Ici, l’ONG répare aussi les troubles psychosociaux de la relation mère-enfant due à la sous-nutrition. Ou comment la sous-nutrition sape l’amour et le vivre-ensemble malgache, le célèbre “fihavanana”, littéralement “la parenté”. Albertine Sambisoa, 32 ans, travailleur psychosocial chez Action contre la Faim, raconte : « Quand elle cherche sans cesse à manger, la mère n’a pas le temps de s’occuper de l’enfant, de jouer avec, de l’allaiter… Vous savez, l’enfance forge la personnalité, alors il peut y avoir des conséquences à long terme. Le futur adulte pourra se sentir exclu, mal-aimé. Il ne saura pas comment aimer ses propres enfants ou les autres.”
Les richesses de « l’eau sacrée » (la traduction littérale de “mer” en malgache) s’épuisent. “Avant, on prenait environ 100 kilogrammes de poisson par pêche, et maintenant c’est 5 à 30”, chiffre Jacques, un notable du village de pêcheurs d’Ambohibola. Selon lui, le problème viendrait du nombre de pêcheurs qui augmente sensiblement car de nombreux paysans abandonnent leurs terres improductives et s’en remettent à l’océan. Mais plus largement, ceux qui vivent de la mer pratiquent souvent des méthodes de pêche non soutenables, comme la pêche à pied sur le récif corallien, la principale cause de mort du corail.
La solution pour une source de revenu vertueuse pourrait passer par les algues. A Ambohibola, les locaux ont noué une collaboration avec Ocean Farmers. L’entreprise fournit un matériel respectueux de l’environnement et forme les pêcheurs pour qu’ils cultivent une algue utilisée en agroalimentaire et cosmétique. Les paysans de la mer accrochent des boutures sur des cordes tendues dans l’eau. “Certains paysans gagnent jusqu’à 2 millions d’ariary (450 euros) par mois en activité principale, et en activité complémentaire, entre 100 000 ariary et 300 000 (22 et 66 euros)”, chiffre le directeur, Frédéric Pascal.
Mais Ocean Farmers subit une contrainte plus forte que le dérèglement climatique : la concurrence déloyale de collecteurs asiatiques qui achètent la production des paysans, plus cher, mais sans investir, et qui utilise un matériel polluant et du gasoil pour ses bateaux, ce qui empoisonne les algues de tout le lagon. Fin 2021, Ocean Farmers produisait de 6 à 8 tonnes d’algues par mois, et un an après, seulement 2 tonnes…

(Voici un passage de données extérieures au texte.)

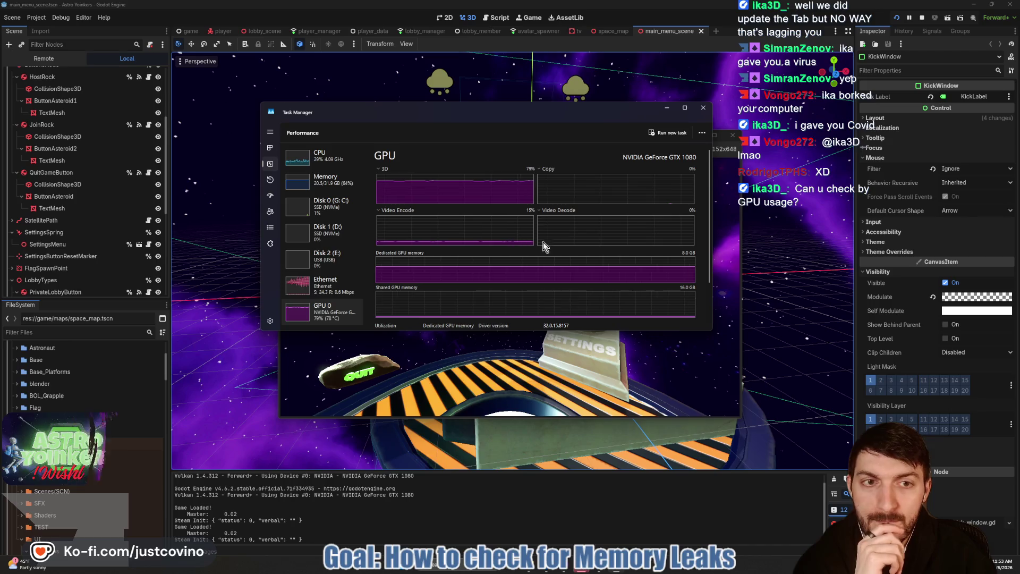
{"action": "scroll", "coordinate": [593, 230], "scroll_direction": "down", "scroll_amount": 2}
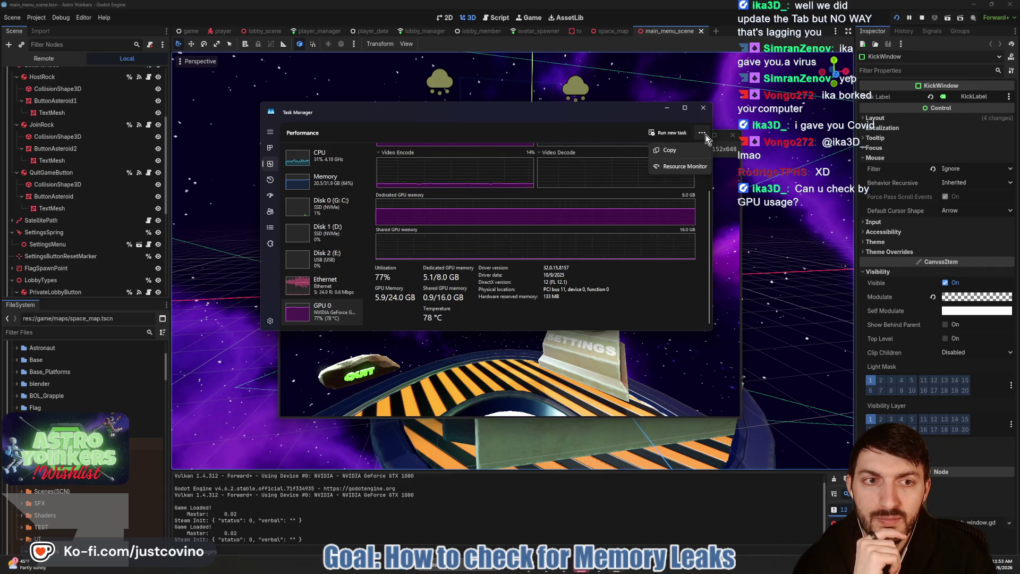
{"action": "left_click", "coordinate": [690, 167]}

Nous achevons notre route sur les traces de ces mystérieuses ouvertures dans les baobabs. A Ampotaka, guidés par Velonombiasa, 63 ans, nous progressons difficilement entre les épineux, avant de déboucher sur une « citerne ». En réalité, les locaux ont creusé les baobabs pour en faire une réserve qu’ils remplissent en saison des pluies, en prévision de la saison sèche, par ces petites portes en hauteur. « Personne ne nous a appris, raconte le doyen. C’est en voyant un baobab creusé naturellement qu’on a eu l’idée. » Géniale mesure d’adaptation aux variations climatiques. « Mais aujourd’hui on est trop nombreux, reprend-il. On vide nos réserves avant la pluie… »
Symbole des limites d’une époque, le baobab enseigne aussi l’espoir. « Il dispose de propriétés de régénération exceptionnelles », confirme Cyrille Cornu, le chercheur. Ce qui lui permet, après le creusage, de reformer une écorce à l’intérieur et de rester vivant malgré les milliers de litres en lui. Ailleurs dans les forêts, lorsque les populations en prennent soin, les arbres repoussent toujours. Dans la mer, les ressources aussi attendent de meilleures conditions. « En quelques années, le récif corallien peut se régénérer de manière spectaculaire », assure Gildas Todinanahary. Aujourd’hui, Madagascar est malade. Demain, Madagascar peut renaître.